La réalité existe! Ce n’est pas une question de liberté d’expression car la science n’est pas une question d’opinion ou de croyance. C’est une question de faits vérifiables et la science fonctionne avec une méthode éprouvée. Chacun a le droit à son opinion et à sa religion, mais il y a des vérités scientifiquement démontrées qui se passent des opinions et des croyances de tout un chacun. Est-ce qu’on a besoin de l’opinion du quidam ou d’une religion pour constater que la Terre est ronde, que le mouvement perpétuel est impossible, que la rougeole peut tuer et que 1+1 fait 2?

Aussi, il faut distinguer entre « mésinformation » par manque d’éducation et la « désinformation » malhonnête. Plusieurs personnes croient sincèrement les théories qu’elles diffusent. Il ne faut pas les insulter pour cela. Il faut d’abord les écouter avec ouverture, puis tenter de les éduquer avec preuves à l’appui avec des sources crédibles (des hyperliens vers les documents accessibles sur la Toile) et faire preuve d’empathie.

Il faut davantage d’éducation scientifique, dès le primaire et pourquoi pas à la garderie!
Surtout apprendre à vérifier l’information. Par exemple, comprendre qu’un argument qui fait consensus parmi les scientifiques d’un domaine a davantage de crédibilité qu’un argument contraire soutenu par une poignée d’individus sans formation ou à la formation éloignée du domaine discuté. Aussi être capable de distinguer entre de la science établie et de la science en train de se faire. Pas seulement enseigner la méthode scientifique mais aussi la pensée critique, expliquer les biais cognitifs, disséquer des exemples de désinformation, etc.

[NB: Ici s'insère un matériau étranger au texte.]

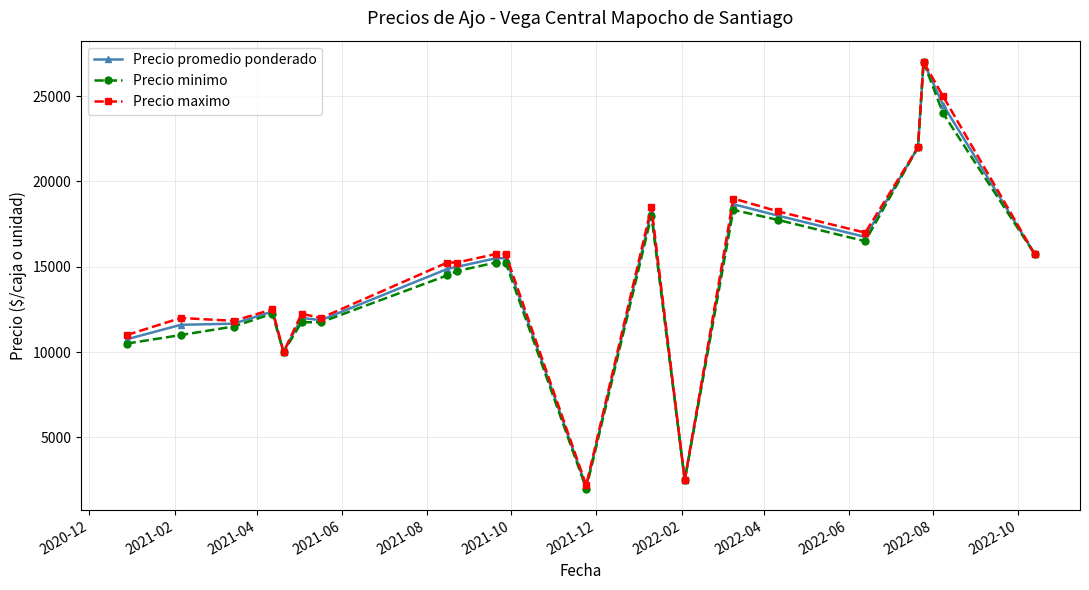

True or false: Precio maximo has more than 2 interior local peaks.

True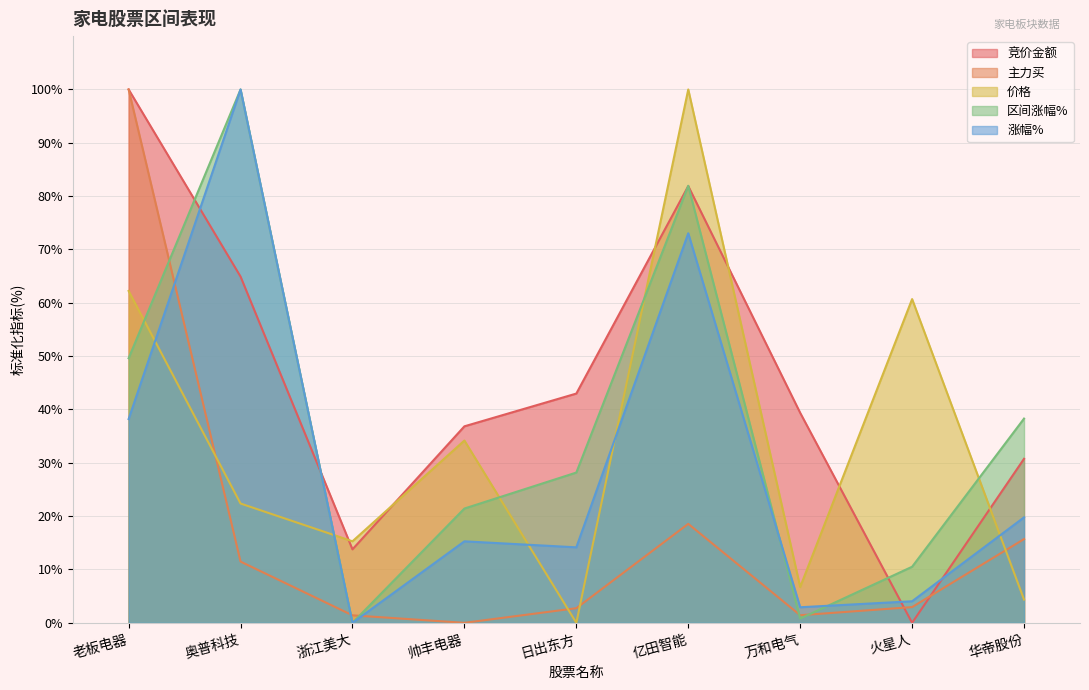

What is the total value across all series at 万和电气?

51.2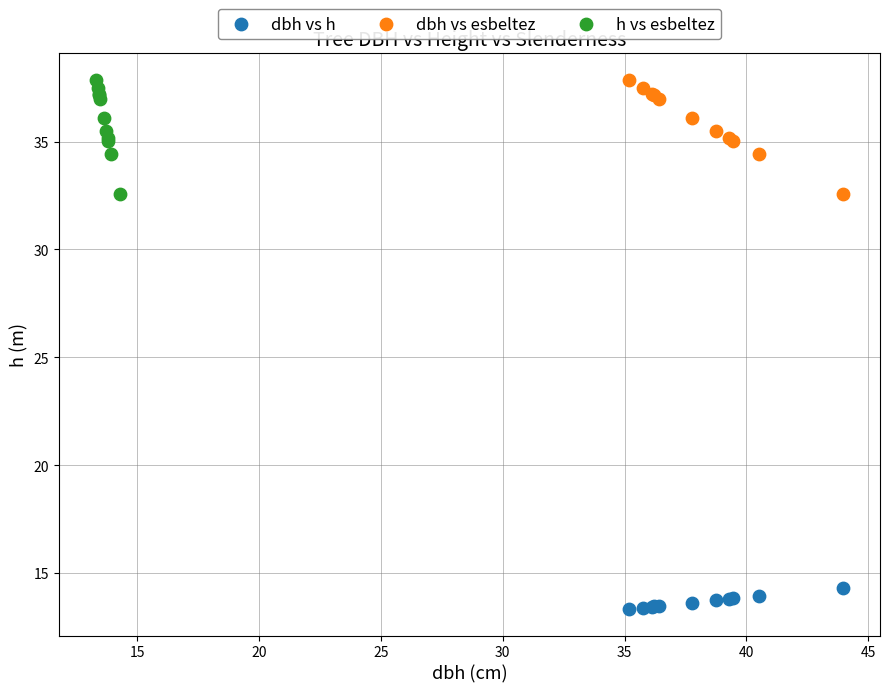

Which series contains the lowest Y value?

dbh vs h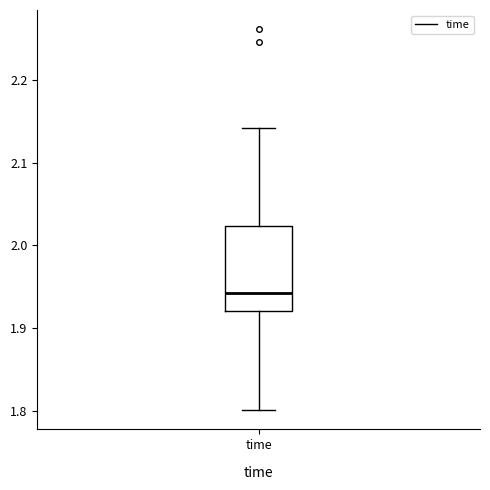

Where does the median line of the box for time sit on the y-axis? The values are not printed on the chart, so give them approximately, as read against the axis.

1.94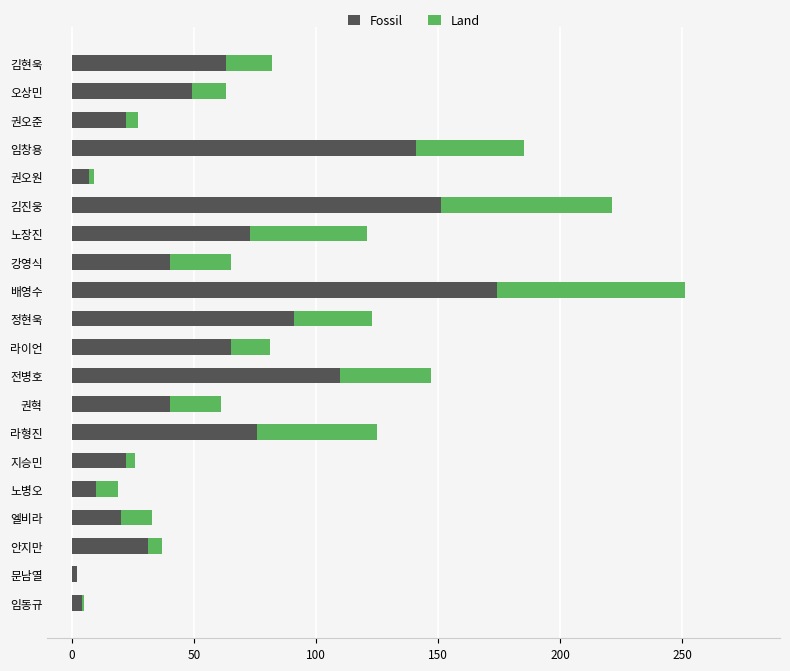

At which category is the sum across all series the highest?

배영수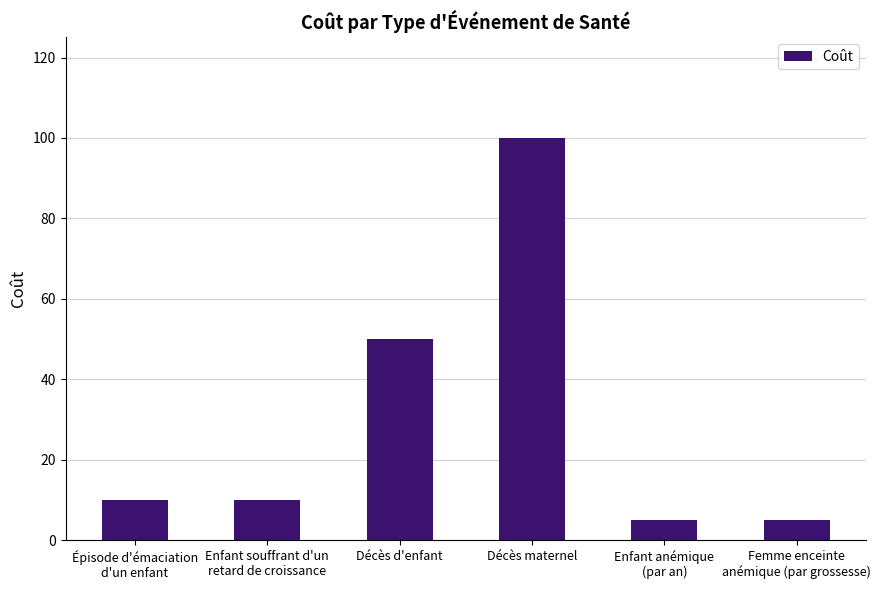

What is the sum of the values at Enfant anémique
(par an) and Épisode d'émaciation
d'un enfant?

15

Souvent les gens filtrent les informations de manière à conforter leurs croyances, valeurs préexistantes, allégeances politiques, bref leur identité. Il faut rejoindre ces gens avec la science.

Enfin, pour contrer la désinformation, il va falloir que des médias crédibles, comme L’Actualité, arrivent à survivre au Web, le GAFAM qui récoltent tous les revenus publicitaires. Et avoir plus de journalistes scientifiques dans les médias généralistes.

Scientifiquement vôtre

Claude COULOMBE

Un rapport public qui vient de sortir et qui corrobore l’article d M. Fournier.

« COVID-19: la désinformation aurait coûté des vies et des millions »
https://bit.ly/3kTUvGm

La désinformation autour de la pandémie de COVID-19 serait aussi responsable de 2800 décès. Elle aurait aussi coûté près de 300 millions $ au système de santé canadien entre mars et novembre 2021.